Braided line was one of the earliest types of fishing line, and in its modern incarnations it is still very popular in some situations because of its high knot strength, lack of stretch, and great overall power in relation to its diameter.

==Background==
Braids were originally made from natural fibers such as cotton and linen, but natural fiber braids (with the very rare exception of braided silk) have long since been replaced by braided or woven fibers of synthetic materials like Dacron, Spectra or micro-dyneema into a strand of line. For these strands another term is used i.e. "carrier" as instance 8 strand braided fishing line is called an 8-carrier line.

The braided line is visible underwater as compared to other lines. Due to this line's thin diameter, it can cause scratches and cuts on the angler's hands. Braided fishing lines have a low resistance to abrasion, and sharp objects can easily cut braided lines. Their actual breaking strength will commonly well exceed their pound-test rating.

==Description==
Braided lines often have 1/3 to 1/4 the diameter of mono or fluorocarbon lines at a given test breaking strength. Therefore, it is easy to fit much longer braided line on a spool than monofilament or fluorocarbon line for the same strength. This is very important for deep sea fishing, since reels don't have to be very big to accommodate long lines. Also, thin braided lines provide less resistance to sea currents.

Braided lines have very little stretch, making fishing rigs very sensitive to fish bites; This is very important for both deep sea fishing and when targeting fish with a gentle bite. Due to the minimal stretch of braided line, hard-hitting fish will frequently cause the line to break. Thus it is very important to set the drag on reels on very low values.

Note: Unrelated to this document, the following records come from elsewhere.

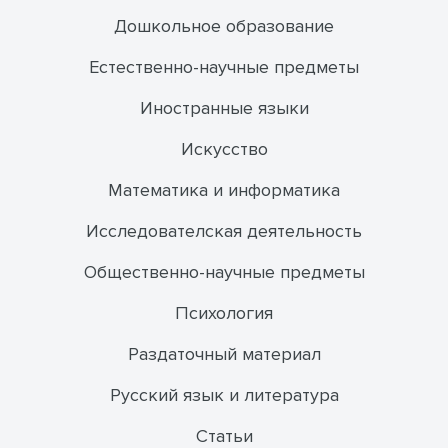
Дошкольное образование
Естественно-научные предметы
Иностранные языки
Искусство
Математика и информатика
Исследователская деятельность
Общественно-научные предметы
Психология
Раздаточный материал
Русский язык и литература
Статьи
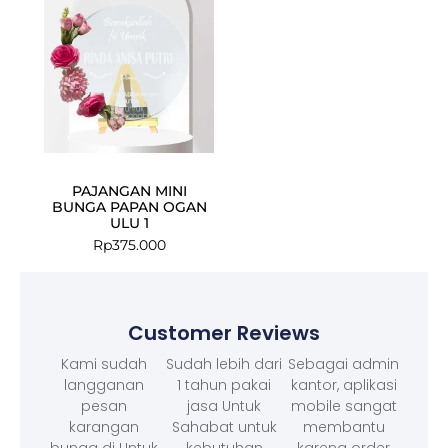
PAJANGAN MINI
BUNGA PAPAN OGAN
ULU 1
Rp
375.000
Customer Reviews
Kami sudah
Sudah lebih dari
Sebagai admin
langganan
1 tahun pakai
kantor, aplikasi
pesan
jasa Untuk
mobile sangat
karangan
Sahabat untuk
membantu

Braided fishing lines are very flexible and can be easier to cast long distances. Braided line typically floats, and as such, is a common choice for topwater rigs, etc.

One drawback of braided lines is that they are highly visible in the water, and thus visible to fish. Hence, it is common to attach a monofilament or fluorocarbon line to the end of the braided fishing line to serve as a leader and to reduce the high visibility of the braided fishing line.

When cutting braided line to tie new lures, it is best to use a sharp pair of scissors rather than a nail clipper. The clipper will leave frayed ends because of the multi-stranded braided line. A clean cut is possible with sharp scissors.

Due to their flexibility, lack of stretch and most important, slippery surface, braided lines are hard to knot properly. There are several knots that can be used with braided lines: Double Uni Knot or Uni to Uni Knot, Double Palomar knot, Berkley Braid Knot, San Diego Jam Knot, Trilene knot, Alberto knot etc. It is very important to tie the knots very carefully.

Braided lines, particularly the newer synthetics, can be successfully used on any type of fishing reel, but are perhaps most well known as excellent lines for bait casting reels, in particular for trolling where they remain especially popular among many fishermen.